Avenida de La Marina is on the edge of the sea in a town on the edge of Spain, a nation on the edge of Europe. Its people are on the edge, too, of desperation and poverty. Ahmed and Rachid, the first characters we meet, have been on that edge since Esteban closed his carpentry shop for lack of business. Ahmed, who makes a little money as a busboy, has been listening to fundamentalists who are convinced that the Spanish are out for Muslim blood: “Abdeljaq had celebrated the bombings at Atocha station. He said he could see the face of Allah more clearly in the sky.” Ahmed is just as resentful of rich Muslims as he is of the Europeans all around him—indeed, everyone in this book is resentful of anyone who has it better than they do. Meanwhile, the little town also swarms with Latin Americans, searching as well for better lives and certainly not finding them.
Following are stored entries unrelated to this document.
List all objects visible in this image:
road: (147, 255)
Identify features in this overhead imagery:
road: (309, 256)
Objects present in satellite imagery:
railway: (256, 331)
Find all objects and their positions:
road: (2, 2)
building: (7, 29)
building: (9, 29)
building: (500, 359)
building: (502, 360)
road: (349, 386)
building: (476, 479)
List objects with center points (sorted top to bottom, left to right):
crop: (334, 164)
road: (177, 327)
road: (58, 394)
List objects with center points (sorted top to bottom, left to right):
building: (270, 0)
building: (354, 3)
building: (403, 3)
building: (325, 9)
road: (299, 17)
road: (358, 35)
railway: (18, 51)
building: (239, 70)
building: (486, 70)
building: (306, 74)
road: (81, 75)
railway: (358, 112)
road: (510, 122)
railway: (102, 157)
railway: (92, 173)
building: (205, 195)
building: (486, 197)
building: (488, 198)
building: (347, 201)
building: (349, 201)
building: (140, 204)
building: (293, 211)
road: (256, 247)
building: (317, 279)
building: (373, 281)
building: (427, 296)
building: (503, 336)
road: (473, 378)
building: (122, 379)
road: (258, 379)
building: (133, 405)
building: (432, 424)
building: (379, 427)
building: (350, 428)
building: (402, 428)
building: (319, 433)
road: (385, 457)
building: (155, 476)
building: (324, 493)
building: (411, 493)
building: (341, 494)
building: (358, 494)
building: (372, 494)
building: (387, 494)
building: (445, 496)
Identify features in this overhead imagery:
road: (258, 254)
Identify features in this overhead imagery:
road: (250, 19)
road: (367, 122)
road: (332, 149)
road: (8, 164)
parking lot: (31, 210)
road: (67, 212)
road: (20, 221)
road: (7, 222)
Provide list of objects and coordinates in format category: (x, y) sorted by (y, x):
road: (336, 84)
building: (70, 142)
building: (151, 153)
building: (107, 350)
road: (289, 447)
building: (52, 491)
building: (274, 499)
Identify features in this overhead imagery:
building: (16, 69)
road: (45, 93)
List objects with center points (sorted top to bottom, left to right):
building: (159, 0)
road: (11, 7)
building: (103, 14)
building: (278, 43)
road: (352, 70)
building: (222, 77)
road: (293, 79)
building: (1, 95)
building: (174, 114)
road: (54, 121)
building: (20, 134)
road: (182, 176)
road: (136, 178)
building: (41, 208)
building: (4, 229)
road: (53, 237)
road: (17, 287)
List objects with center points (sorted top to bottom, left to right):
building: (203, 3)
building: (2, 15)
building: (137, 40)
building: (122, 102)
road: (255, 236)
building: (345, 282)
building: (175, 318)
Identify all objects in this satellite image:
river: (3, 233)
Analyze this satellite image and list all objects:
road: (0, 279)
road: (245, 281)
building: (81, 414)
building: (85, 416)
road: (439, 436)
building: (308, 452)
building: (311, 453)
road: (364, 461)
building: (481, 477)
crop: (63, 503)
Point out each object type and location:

There’s some small common cause, but it’s tentative and tenuous: “Because it’s on my way,” says one, “I usually buy coriander in that Arab greengrocer’s next to the halal butcher. I would never buy meat from that butcher, of course.” Esteban seethes with resentment of the newcomers, as do other españoles who tolerated them when things were good. Says one, queuing up for the dole, “just take a look at them—it’s frightening. Gypsies, Romanians, Colombians, Italian mafia, Russians. Riffraff the lot of them.” Prostitution, drug addiction, alcoholism: not much happens in Chirbes’ pages, which are long instead on atmospherics, vitriol, and an attention to journalistic detail worthy of Orwell. There’s a Spoon-River-with-flamenco quality to the proceedings as characters well up to talk, mostly indignantly and unhappily, mostly in monologue; from time to time their stories intersect, but more often they simply talk past one another.
A moving, densely detailed portrait of people without hope.